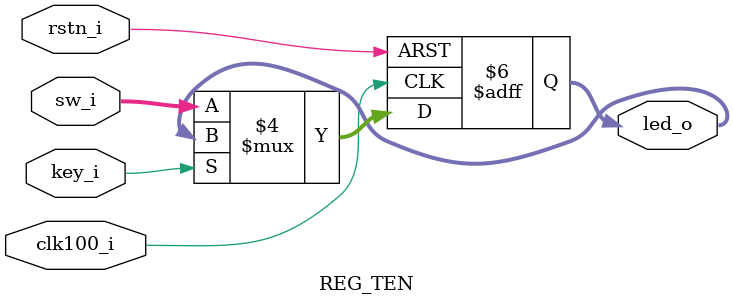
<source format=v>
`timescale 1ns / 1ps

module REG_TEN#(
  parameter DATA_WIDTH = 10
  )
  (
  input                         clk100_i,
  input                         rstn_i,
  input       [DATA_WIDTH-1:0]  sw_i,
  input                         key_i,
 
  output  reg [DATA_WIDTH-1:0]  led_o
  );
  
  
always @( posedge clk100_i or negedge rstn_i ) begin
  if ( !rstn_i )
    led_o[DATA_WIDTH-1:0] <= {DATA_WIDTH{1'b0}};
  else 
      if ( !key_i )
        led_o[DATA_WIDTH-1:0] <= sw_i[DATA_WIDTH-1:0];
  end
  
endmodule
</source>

-=-=-=-=-

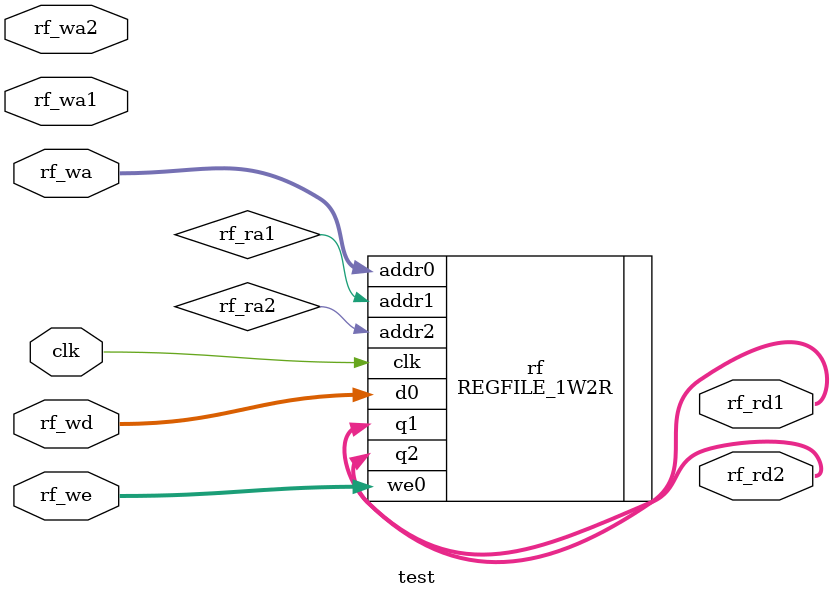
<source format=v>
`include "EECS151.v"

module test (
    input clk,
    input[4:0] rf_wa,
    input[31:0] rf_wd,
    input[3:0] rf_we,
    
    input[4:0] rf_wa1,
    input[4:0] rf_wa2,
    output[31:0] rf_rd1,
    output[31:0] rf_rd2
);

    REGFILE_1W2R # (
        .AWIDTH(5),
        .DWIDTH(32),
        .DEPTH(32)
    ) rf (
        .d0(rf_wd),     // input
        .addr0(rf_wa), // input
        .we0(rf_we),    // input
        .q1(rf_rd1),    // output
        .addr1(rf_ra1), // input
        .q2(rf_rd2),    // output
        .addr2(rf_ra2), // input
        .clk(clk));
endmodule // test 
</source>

-=-=-=-=-

#### [What to do]
Count lines, not occurrences. State how many lines of the entries contain the word "output", and add nothing.

#### [Your solution]
5